Currently at 6-9 in SEC play, with five weekend series left, we can assume they’ll need to win three out of five to sneak their way in, giving them 12-14 wins in conference play, and they can solidify their fate with a good showing in Hoover for the SEC tournament.
The Path
For the Aggies, more than doubling their conference win total in the back half of the season is easier said than done, especially once you understand who exactly they’ll have to beat.
Their final five weekend series shake out in this order:
- @ #2 Arkansas
- @ #1 Texas
- v #7 LSU
- v Missouri
- @ #4 Georgia
We can give them two wins safely against Mizzou at home. For the sake of this article, we’ll give them three, which would put them at nine wins, four short of the goal. So, who else can they beat?
I have the series against #7 LSU circled in red. After back-to-back road sets against the best two teams in the country, the Aggies will return to College Station to take on an LSU team that, quite honestly, has really struggled against top competition so far. Despite their 31-6 record, I believe there is a little bit of fool’s gold there, and this is a winnable series for the Aggies, which would put them at 11 wins.
I truly believe that for the RPI boost, and showing they can play with the big dogs, they will have to win a road set against any of Arkansas, Texas, or Georgia to have a legitimate case to get in. My best guess would be Georgia.

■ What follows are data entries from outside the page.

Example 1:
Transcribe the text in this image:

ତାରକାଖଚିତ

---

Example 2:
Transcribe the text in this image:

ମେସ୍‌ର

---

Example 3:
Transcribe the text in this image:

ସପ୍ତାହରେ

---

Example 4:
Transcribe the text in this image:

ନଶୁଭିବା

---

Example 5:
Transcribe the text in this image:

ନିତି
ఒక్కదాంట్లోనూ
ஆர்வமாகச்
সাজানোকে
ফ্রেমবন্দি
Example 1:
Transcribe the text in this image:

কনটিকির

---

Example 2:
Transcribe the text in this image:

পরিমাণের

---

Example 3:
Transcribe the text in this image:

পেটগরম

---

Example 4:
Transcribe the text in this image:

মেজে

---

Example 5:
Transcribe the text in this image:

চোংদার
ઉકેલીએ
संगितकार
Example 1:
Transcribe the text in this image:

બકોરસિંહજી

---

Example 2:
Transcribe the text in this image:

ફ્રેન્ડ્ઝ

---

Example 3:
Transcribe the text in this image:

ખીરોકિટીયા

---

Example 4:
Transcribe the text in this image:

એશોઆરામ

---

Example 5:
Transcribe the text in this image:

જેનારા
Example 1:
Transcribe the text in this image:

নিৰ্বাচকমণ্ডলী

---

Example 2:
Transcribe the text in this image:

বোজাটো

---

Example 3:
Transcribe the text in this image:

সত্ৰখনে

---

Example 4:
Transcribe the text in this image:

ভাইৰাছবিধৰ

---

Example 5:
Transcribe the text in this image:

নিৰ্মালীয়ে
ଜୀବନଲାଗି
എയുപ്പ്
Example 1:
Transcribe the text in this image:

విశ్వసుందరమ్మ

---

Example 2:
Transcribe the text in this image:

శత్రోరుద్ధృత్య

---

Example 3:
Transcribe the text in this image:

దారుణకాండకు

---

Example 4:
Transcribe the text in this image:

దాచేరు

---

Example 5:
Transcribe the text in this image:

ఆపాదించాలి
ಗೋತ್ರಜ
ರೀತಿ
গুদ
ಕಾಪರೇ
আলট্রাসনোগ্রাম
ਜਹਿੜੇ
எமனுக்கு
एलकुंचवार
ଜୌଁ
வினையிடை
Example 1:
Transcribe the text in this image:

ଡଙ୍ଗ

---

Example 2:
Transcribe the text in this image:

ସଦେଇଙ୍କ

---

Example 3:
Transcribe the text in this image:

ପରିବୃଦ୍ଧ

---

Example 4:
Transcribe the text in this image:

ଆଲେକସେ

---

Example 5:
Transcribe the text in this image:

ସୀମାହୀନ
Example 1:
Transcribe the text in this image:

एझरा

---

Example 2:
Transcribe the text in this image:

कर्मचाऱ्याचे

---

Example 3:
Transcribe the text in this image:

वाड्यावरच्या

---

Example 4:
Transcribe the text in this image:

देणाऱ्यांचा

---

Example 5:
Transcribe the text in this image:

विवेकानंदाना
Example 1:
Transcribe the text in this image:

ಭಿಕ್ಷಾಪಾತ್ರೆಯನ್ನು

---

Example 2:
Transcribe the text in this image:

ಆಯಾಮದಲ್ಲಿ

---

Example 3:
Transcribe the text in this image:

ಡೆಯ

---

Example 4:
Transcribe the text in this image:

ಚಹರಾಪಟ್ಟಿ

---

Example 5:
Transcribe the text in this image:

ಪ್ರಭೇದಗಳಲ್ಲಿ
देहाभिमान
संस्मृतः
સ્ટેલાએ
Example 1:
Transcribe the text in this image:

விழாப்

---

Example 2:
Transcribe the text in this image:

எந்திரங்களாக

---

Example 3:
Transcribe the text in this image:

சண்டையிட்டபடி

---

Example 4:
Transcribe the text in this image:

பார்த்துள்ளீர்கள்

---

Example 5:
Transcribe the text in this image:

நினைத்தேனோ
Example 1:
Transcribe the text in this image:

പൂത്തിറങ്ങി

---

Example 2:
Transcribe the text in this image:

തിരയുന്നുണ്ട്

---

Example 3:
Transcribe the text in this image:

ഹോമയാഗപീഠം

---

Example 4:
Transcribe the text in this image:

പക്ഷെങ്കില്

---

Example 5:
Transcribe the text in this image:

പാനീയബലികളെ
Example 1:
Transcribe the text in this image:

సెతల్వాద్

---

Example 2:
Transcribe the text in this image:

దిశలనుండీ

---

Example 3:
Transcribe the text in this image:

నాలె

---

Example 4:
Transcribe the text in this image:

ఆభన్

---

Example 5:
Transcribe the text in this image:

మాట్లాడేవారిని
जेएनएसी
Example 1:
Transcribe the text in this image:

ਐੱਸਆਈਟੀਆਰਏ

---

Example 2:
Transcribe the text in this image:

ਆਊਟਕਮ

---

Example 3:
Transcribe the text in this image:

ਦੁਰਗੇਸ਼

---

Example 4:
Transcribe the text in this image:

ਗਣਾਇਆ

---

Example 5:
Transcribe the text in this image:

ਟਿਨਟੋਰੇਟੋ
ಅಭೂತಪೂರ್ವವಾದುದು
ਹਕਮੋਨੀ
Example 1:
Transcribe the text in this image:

With their pitching rotation question marks, the Aggies can take advantage, whereas the Razorbacks and Longhorns hang their hats on their arm barns.
There is also the revenge angle against Texas, with 2024 Head Coach Jim Schlossnagle at the helm, along with former pitching coach Max Weiner. This series should be a bloodbath, and A&M may go into Austin playing their best baseball of the season.
All things considered, their resume should be good enough to get in with road series wins against Tennessee and Georgia*, along with two more series wins against Mizzou* and LSU*.
Final Outlook
Dare I say Texas A&M is this year’s Florida? They’re certainly talented enough for it. When you bring back the bulk of a National Championship runner-up team, it’s hard to ever count them out.
If the Aggies find a way in, they’ll be a three seed, in possibly the Austin Regional (we can only hope), and I wouldn’t be shocked if they repeated the Gators’ 2024 run.
It’s hard not to love what the Aggies are doing right now. The starting pitching has been consistent all season long, Jace LaViolette, Wyatt Henseler, and Kaeden Kent are heating up fast, and the return of Caden Sorrell has been a spark for this offense. He has five home runs, 14 RBI, and a .375 batting average in 11 games since returning from injury.
The Aggies have finally started to look like the team we anticipated they would be in December, and we may be witnessing one of the greatest season turnarounds in college baseball history if they do make it happen. This hot take might be dead before you finish reading this article, but what’s the fun in that?